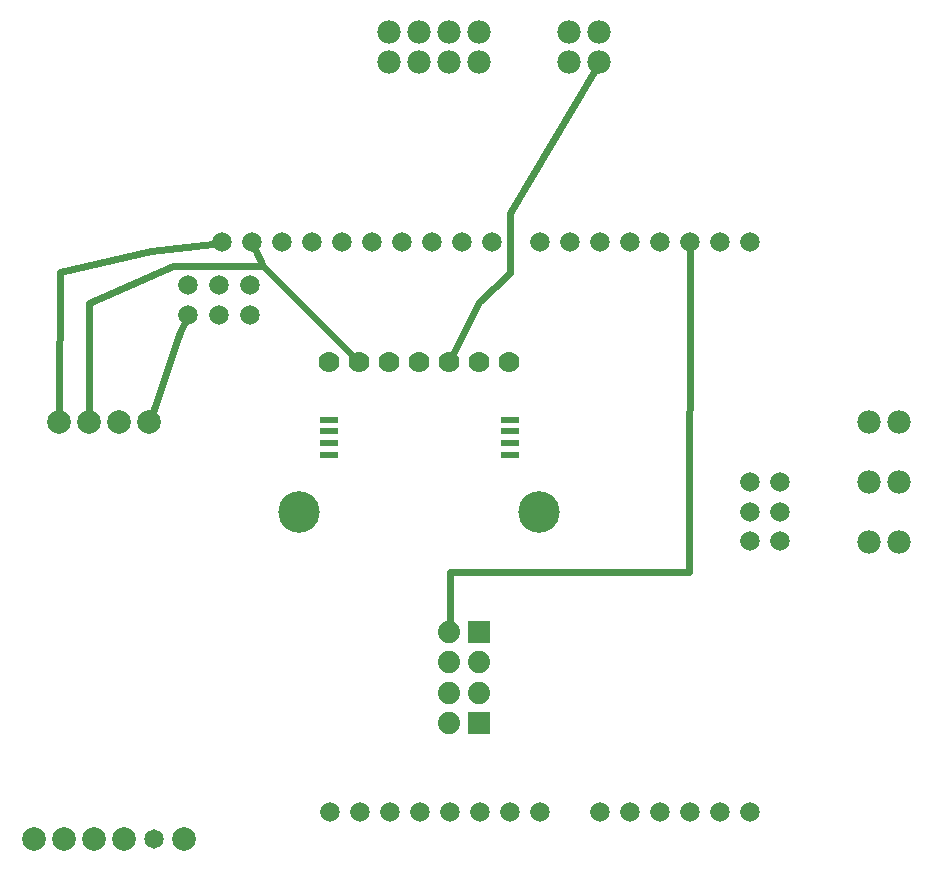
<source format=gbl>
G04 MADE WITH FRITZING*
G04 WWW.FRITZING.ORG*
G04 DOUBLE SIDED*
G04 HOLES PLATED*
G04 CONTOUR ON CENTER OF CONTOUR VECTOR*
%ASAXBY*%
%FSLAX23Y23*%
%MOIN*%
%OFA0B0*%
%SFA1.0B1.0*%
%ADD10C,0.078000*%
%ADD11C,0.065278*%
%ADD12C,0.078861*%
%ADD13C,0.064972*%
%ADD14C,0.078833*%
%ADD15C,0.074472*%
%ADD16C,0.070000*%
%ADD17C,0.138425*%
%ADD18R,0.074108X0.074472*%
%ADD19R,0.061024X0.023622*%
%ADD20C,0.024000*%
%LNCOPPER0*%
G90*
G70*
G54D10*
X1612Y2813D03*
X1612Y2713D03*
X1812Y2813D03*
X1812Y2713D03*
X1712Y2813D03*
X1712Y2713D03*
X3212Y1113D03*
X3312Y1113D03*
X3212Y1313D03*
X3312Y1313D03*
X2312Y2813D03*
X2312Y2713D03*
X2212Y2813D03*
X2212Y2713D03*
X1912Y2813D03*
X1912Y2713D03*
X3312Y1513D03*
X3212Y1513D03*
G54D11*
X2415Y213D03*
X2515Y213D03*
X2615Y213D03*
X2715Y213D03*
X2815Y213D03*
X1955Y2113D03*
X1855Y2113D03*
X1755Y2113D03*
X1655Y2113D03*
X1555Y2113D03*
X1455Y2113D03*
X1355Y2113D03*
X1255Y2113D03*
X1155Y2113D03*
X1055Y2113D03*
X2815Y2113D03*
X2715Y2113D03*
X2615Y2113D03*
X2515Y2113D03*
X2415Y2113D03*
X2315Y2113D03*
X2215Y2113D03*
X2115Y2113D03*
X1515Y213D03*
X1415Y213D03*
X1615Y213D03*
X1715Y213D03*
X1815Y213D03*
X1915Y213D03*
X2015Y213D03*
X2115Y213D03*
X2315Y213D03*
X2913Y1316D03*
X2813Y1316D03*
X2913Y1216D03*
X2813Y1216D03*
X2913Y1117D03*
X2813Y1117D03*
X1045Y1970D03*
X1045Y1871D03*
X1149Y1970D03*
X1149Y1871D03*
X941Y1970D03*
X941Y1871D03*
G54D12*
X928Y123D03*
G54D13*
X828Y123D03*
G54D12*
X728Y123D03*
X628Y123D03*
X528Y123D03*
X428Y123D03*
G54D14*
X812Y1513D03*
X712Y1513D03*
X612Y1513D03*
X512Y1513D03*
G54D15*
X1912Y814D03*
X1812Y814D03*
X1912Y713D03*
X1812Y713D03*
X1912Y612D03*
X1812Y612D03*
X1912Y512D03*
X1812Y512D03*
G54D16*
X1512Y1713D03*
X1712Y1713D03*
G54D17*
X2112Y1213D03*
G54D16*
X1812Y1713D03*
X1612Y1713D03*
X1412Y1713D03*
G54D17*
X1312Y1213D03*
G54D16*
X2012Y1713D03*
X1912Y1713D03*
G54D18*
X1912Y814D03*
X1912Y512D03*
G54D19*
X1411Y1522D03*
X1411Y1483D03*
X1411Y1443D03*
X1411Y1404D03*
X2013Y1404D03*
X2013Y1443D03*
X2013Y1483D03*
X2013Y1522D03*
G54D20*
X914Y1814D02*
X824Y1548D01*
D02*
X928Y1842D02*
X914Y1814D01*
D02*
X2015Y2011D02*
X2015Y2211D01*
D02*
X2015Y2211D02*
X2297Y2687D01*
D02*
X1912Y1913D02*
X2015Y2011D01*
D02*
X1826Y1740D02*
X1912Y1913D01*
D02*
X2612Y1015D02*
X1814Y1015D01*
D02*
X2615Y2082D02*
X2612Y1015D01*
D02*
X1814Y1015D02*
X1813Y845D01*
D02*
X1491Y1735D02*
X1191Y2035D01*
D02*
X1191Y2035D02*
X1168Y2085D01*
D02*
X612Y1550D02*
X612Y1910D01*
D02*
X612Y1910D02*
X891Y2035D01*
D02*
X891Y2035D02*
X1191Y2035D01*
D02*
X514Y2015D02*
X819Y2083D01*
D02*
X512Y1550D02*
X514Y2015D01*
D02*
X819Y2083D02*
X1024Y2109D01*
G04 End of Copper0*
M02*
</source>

Problem description |
Among the lines above, return those that contain the string "FRITZING".

Task response |
G04 MADE WITH FRITZING*
G04 WWW.FRITZING.ORG*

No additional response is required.